> **Data to examine**

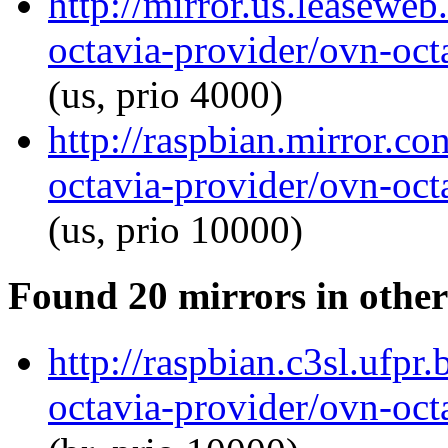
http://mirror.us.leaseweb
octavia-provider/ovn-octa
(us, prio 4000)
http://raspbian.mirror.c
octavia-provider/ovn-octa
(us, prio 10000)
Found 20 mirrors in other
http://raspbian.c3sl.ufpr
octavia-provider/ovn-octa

...

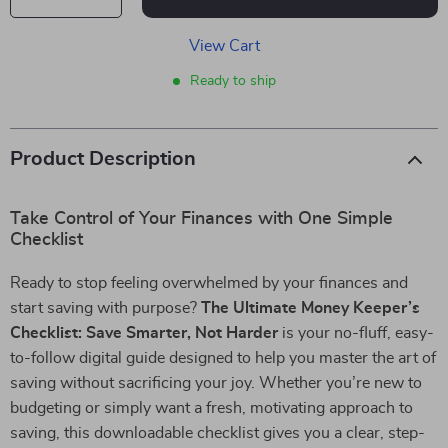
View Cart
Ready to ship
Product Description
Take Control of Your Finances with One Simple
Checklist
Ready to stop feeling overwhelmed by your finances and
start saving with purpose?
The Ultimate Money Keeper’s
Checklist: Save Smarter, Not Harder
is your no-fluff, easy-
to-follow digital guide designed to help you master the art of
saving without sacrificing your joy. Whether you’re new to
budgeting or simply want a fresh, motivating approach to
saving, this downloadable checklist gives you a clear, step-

> **The task**
What you return must be an exact retyping of the lines above starting at the line with "Checklist: Save Smarter, Not Harder" and ending at the line with "saving, this downloadable", and nothing besides.

> **Answer space**
Checklist: Save Smarter, Not Harder
is your no-fluff, easy-
to-follow digital guide designed to help you master the art of
saving without sacrificing your joy. Whether you’re new to
budgeting or simply want a fresh, motivating approach to
saving, this downloadable checklist gives you a clear, step-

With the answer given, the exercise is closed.